Kōka is best known as the home of the Koga ninja clan, rivals of the nearby Iga ninja. Unlike the Iga ninja, whose power was well-known, the Koga clan are said to have used stealth and deception to mask their size and power, creating fake rivals for themselves.
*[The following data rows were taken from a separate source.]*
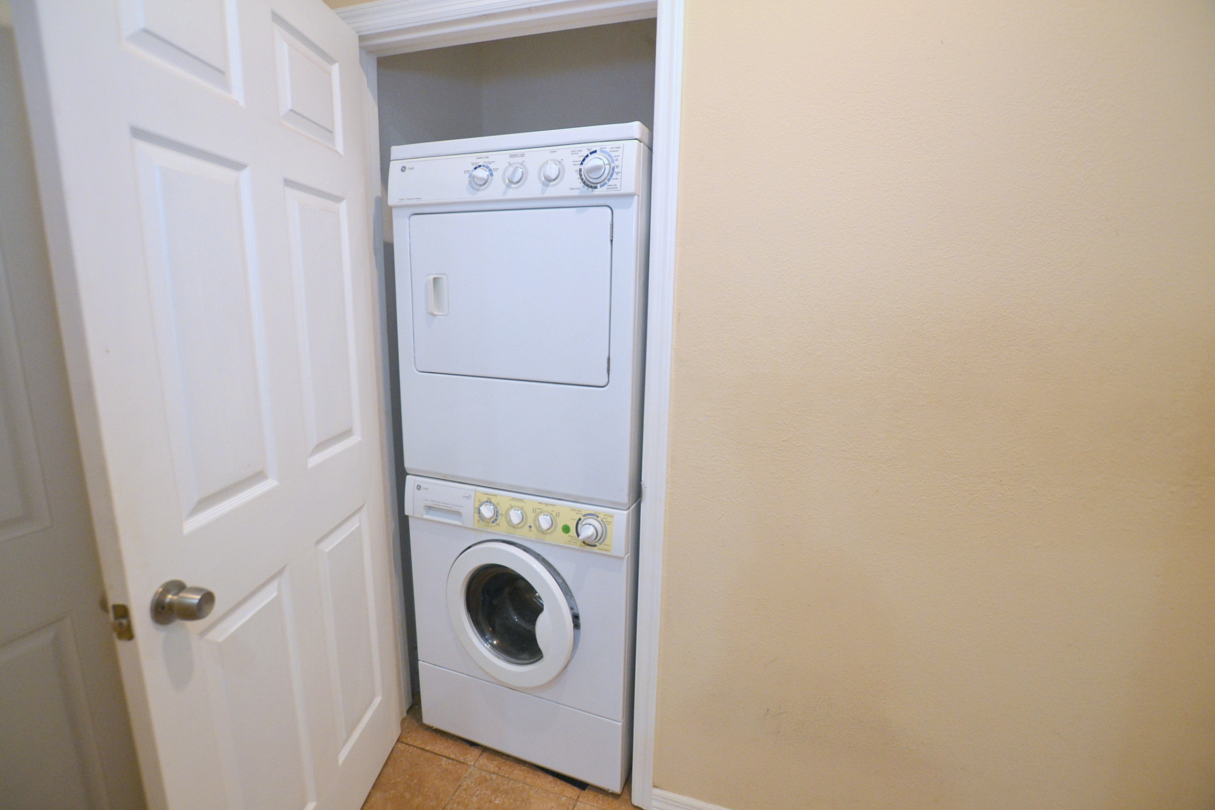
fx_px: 506
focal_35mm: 15
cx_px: 608
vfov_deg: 77.3
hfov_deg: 100.4
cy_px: 405
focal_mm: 10
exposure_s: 1/60
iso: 560
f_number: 3.5
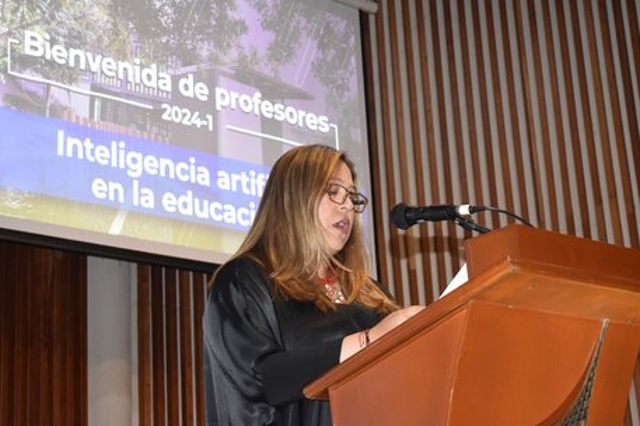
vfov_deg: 19.7
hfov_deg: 29.3
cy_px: 200
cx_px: 336
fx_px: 1226
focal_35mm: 69
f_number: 5
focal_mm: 42
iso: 2000
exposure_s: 1/60
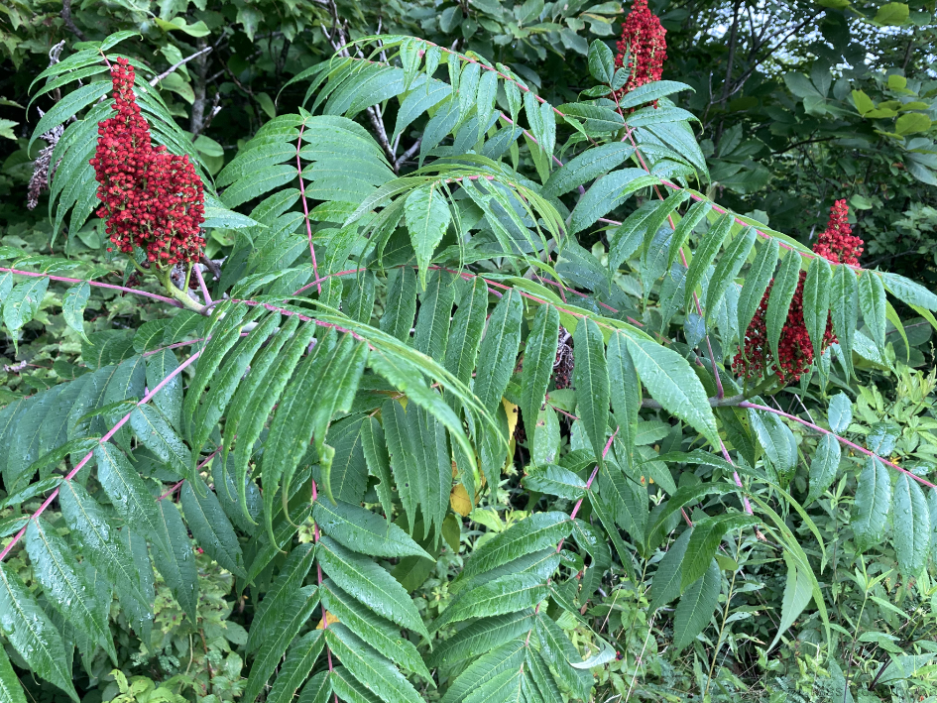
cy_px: 303
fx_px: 866
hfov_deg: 56.8
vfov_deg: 44.1
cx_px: 457
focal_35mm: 32
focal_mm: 4
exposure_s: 1/121
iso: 32
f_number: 1.8
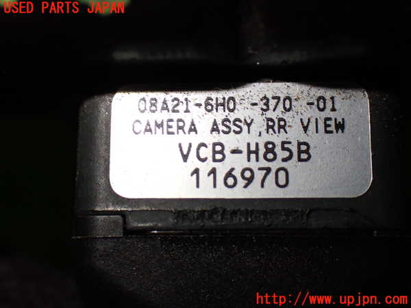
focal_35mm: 54
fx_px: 641
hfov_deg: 35.5
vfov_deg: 27.0
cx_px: 206
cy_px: 154
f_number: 3.3
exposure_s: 1/200
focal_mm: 9.65
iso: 320
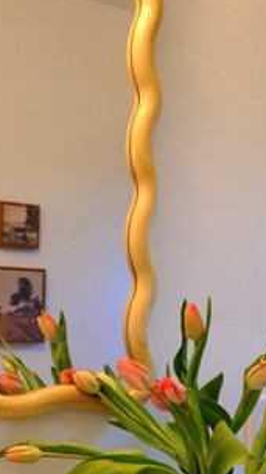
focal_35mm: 66
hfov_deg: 18.2
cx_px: 135
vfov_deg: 30.3
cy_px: 440
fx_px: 830
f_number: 4
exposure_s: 1/100
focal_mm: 19.7
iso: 4000
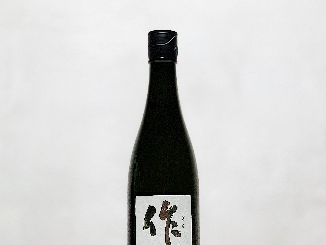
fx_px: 706
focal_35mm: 75
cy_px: 151
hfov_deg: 26.0
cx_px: 160
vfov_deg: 19.6
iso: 80
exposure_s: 1/50
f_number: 2.4
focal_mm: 6
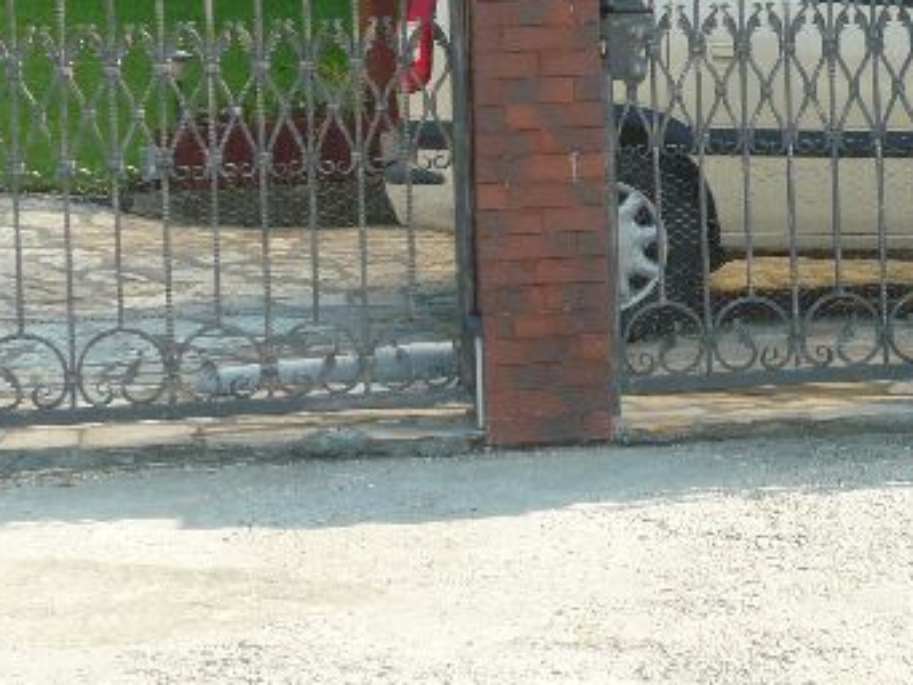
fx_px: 3588
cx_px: 819
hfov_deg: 14.4
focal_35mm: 136
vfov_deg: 10.8
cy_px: 48
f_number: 3.5
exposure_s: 1/250
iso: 100
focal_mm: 9.6
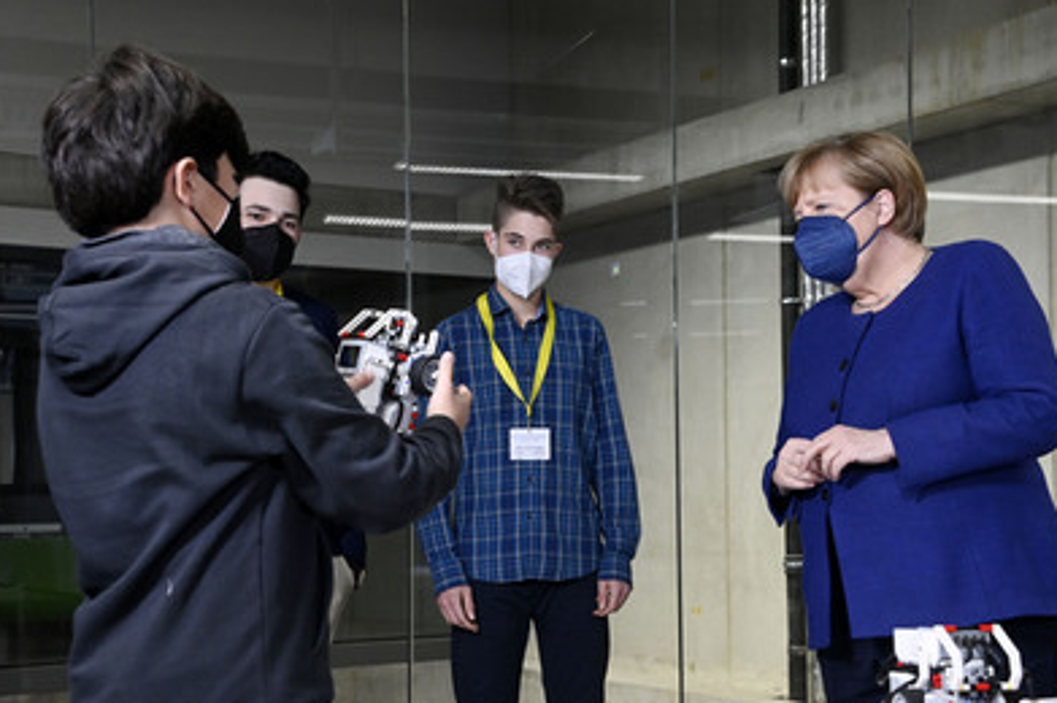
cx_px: 574
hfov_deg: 33.4
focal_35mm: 60
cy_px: 392
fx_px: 1760
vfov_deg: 22.6
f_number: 8
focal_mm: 52
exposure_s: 1/250
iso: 3200
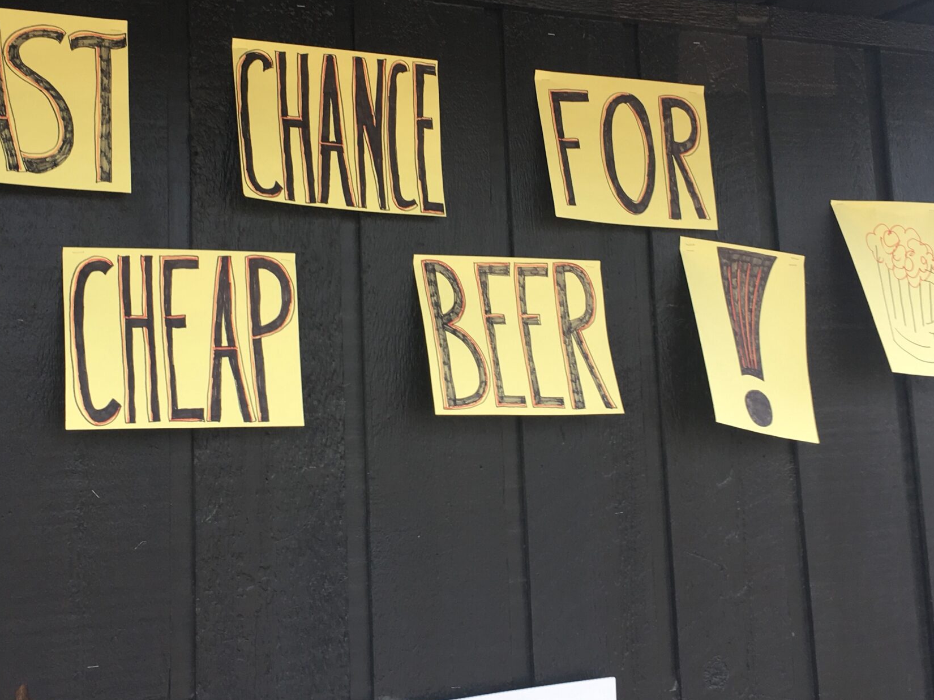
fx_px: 1214
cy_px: 254
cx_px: 426
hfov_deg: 42.0
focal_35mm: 45
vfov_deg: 32.0
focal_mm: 4.15
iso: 25
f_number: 2.2
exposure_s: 1/206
In 1581, the two clans joined forces against Oda Nobunaga, but were defeated by Nobunaga's overwhelming forces, and the surviving members of the Koga ninja went into retreat.
The smaller cities of Shigaraki, Tsuchiyama, and Kōnan merged into Kōka in 2004.
Kōka is on the JR Kusatsu Line.
Free shuttle buses are available from JR Koka station to the Ninja Village, but prior booking is necessary.
Ninjyutsu Yashiki (Ryuhoji Konan-cho, Koka-shi; 9:00am-4:30pm, closed 12/27-1/1. Admission ¥500 adults, ¥300 children ages 6-12.) Ninjas had to sleep somewhere; this normal-looking old Japanese house has all of the trapdoors, fake walls and other gadgetry that a ninja would need to feel right at home. Take the Kusatsu Line to JR Konan station. It's about 30 minutes away by foot.
Ninja Village (394 Oki Koka-cho, Koka-shi; 9:00am-5:00pm, closed Mondays and 12/27-1/1. Admission ¥1000 adults, ¥800 children ages 13-18, ¥700 ages 6-12, ¥500 ages 3-6.) As the saying goes, it takes a village to raise a ninja, and this is that village. Facilities include a Ninjustsu museum, another ninja house, and a "shuriken school". Ninja uniforms are available for trying on and trying out on an obstacle course with walls and ropes. Kids receive a scroll certificate for completing the day's ninja lessons.
Minakuchi Castle was built in 1634 as a way-station for Tokugawa Iemitsu in his travels between Tokyo and Kyoto. The current reconstruction dates from 1991. It's on the Omi Tetsudo Line, a ten minute walk from Minakuchi Jonana station.
Iga is the other ninja hot-spot in Japan, and isn't far away.